Seeing that many others have undertaken to draw up accounts of the events that have taken place among us, exactly as these were handed down to us by those who from the outset were eyewitnesses and ministers of the word, I in my turn, after carefully going over the whole story from the beginning, have decided to write an ordered account for you, Theophilus, so that your Excellency may learn how well founded the teaching is that you have received.
Jesus, with the power of the Spirit in him, returned to Galilee; and his reputation spread throughout the countryside. He taught in their synagogues and everyone praised him.
He came to Nazara, where he had been brought up, and went into the synagogue on the sabbath day as he usually did. He stood up to read and they handed him the scroll of the prophet Isaiah. Unrolling the scroll he found the place where it is written:
The spirit of the Lord has been given to me,
for he has anointed me.
He has sent me to bring the good news to the poor,
to proclaim liberty to captives
and to the blind new sight,
to set the downtrodden free,
to proclaim the Lord’s year of favour.
He then rolled up the scroll, gave it back to the assistant and sat down. And all eyes in the synagogue were fixed on him. Then he began to speak to them, ‘This text is being fulfilled today even as you listen.’

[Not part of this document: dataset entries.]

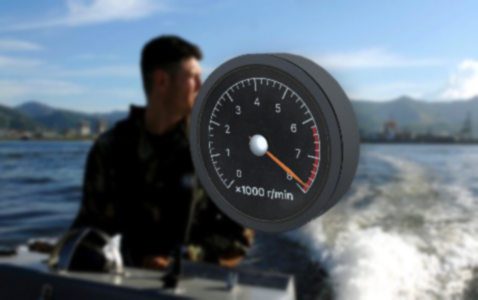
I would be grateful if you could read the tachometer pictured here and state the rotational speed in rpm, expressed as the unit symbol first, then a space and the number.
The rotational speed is rpm 7800
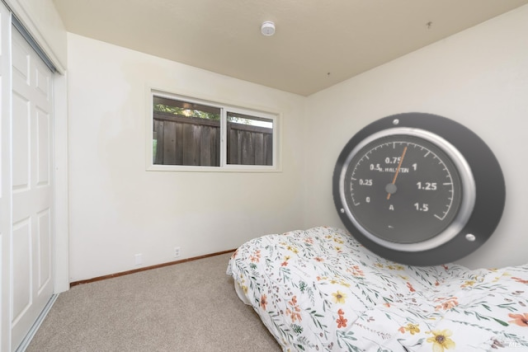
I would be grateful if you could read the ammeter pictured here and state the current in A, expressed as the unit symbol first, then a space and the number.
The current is A 0.85
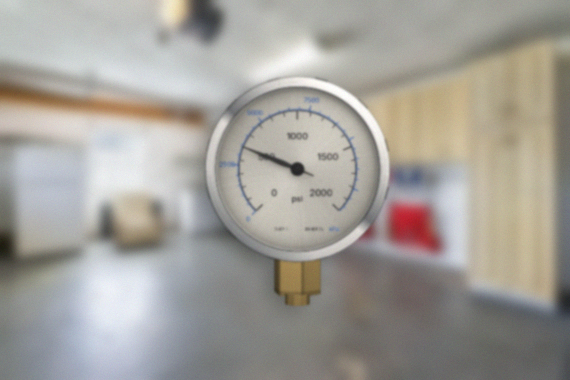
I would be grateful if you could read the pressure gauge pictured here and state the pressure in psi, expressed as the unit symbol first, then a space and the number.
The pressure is psi 500
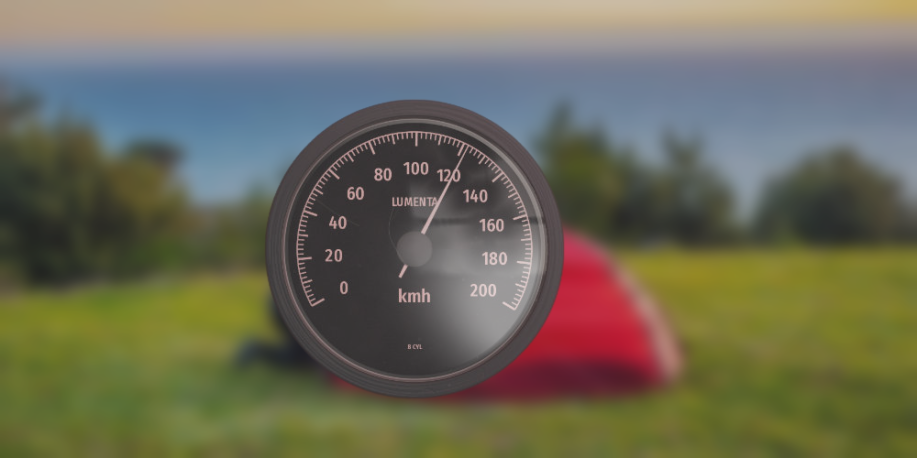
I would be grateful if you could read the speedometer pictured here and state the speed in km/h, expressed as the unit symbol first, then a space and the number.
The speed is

Gospel for 3rd Sunday in Ordinary Time
Luke undertakes to give an ordered, a reasonable and understandable account of Jesus and his work.
And – after his account of the conception and birth, and setting them in contex, and after the account of the Baptism and the immediate consequence of that – Luke continues with a rather strange and startling account of what happened in Nazara.

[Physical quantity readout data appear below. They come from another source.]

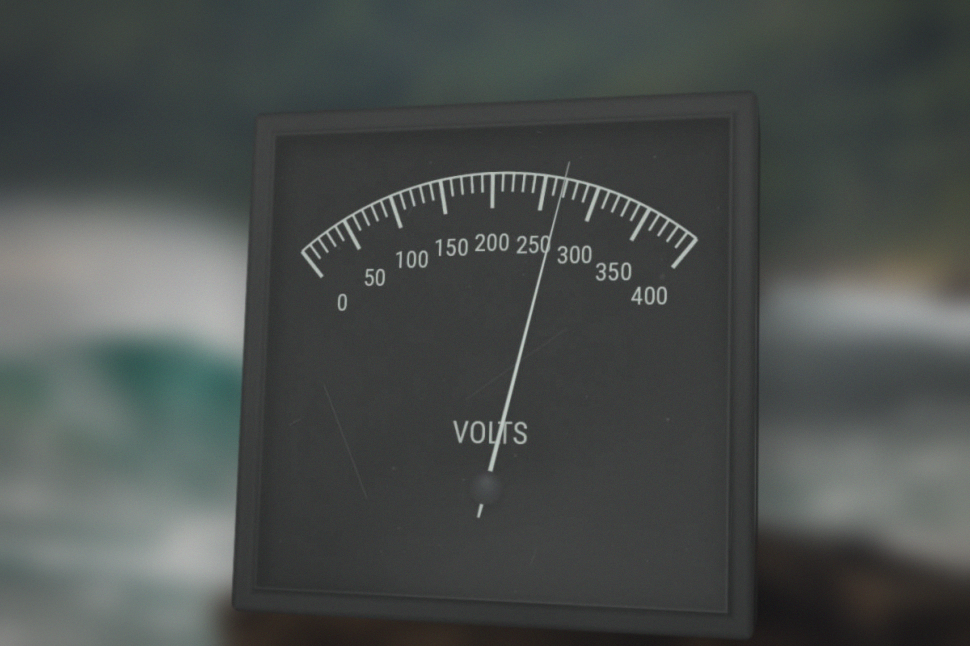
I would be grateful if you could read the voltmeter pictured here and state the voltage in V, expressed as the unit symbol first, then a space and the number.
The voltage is V 270
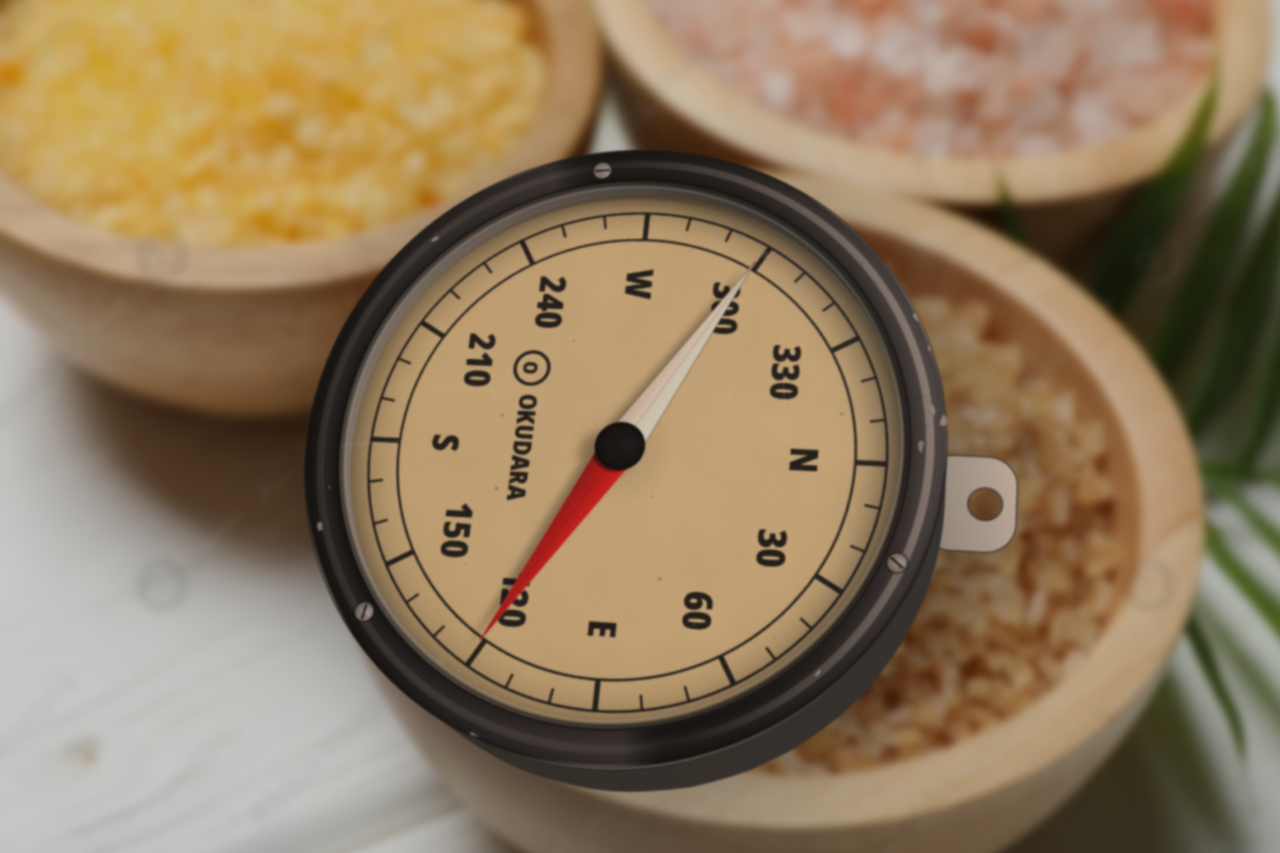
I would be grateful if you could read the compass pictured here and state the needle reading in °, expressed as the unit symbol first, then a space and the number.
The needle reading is ° 120
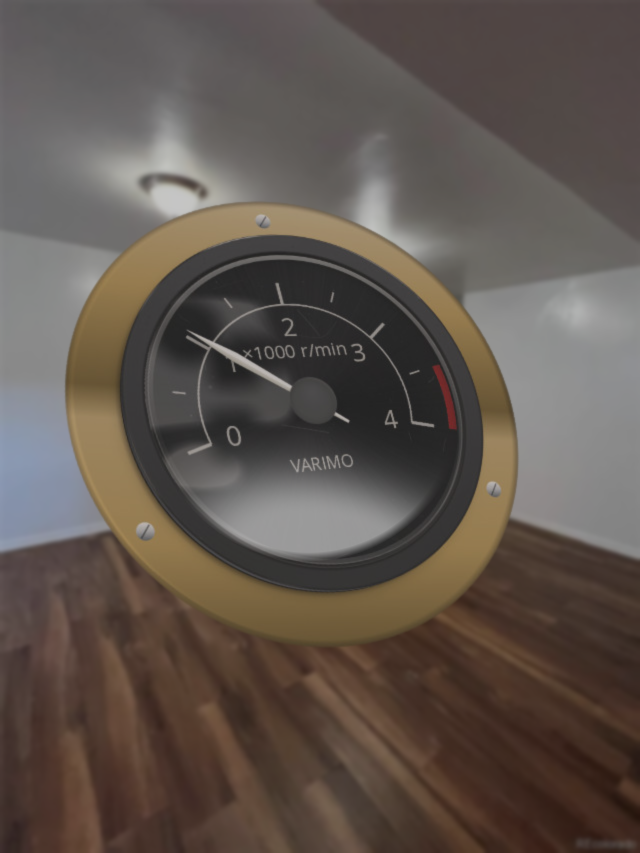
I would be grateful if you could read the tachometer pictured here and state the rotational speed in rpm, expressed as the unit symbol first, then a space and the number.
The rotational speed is rpm 1000
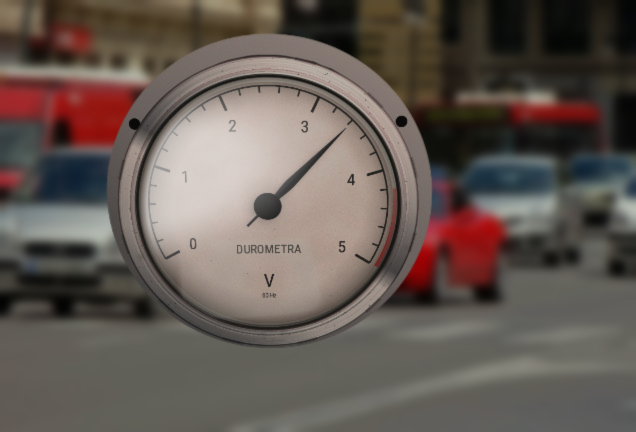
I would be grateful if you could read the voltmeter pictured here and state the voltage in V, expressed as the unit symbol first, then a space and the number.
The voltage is V 3.4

The Lectionary text is somewhat odd, I think – but it is more or less forced on us because the editors want to to give as much of Luke as they can and because they do not want to repeat on a Sunday texts that find a more fitting place on other Sundays or seasons. So we leap in today’s reading from the introduction to the start of the Nazara episode (which concludes in next week’s reading).
Jesus sets out for Nazara his self-understanding, and reminds of what God longs for. It is a vocation for all who seek covenant with the one true God.
The message is set before the world by Isaiah; fulfilled in his person by Jesus. It continues to represent a challenge to Jews and Christians who wish to live in covenant with God. A challenge, and an opportunity to live lovingly.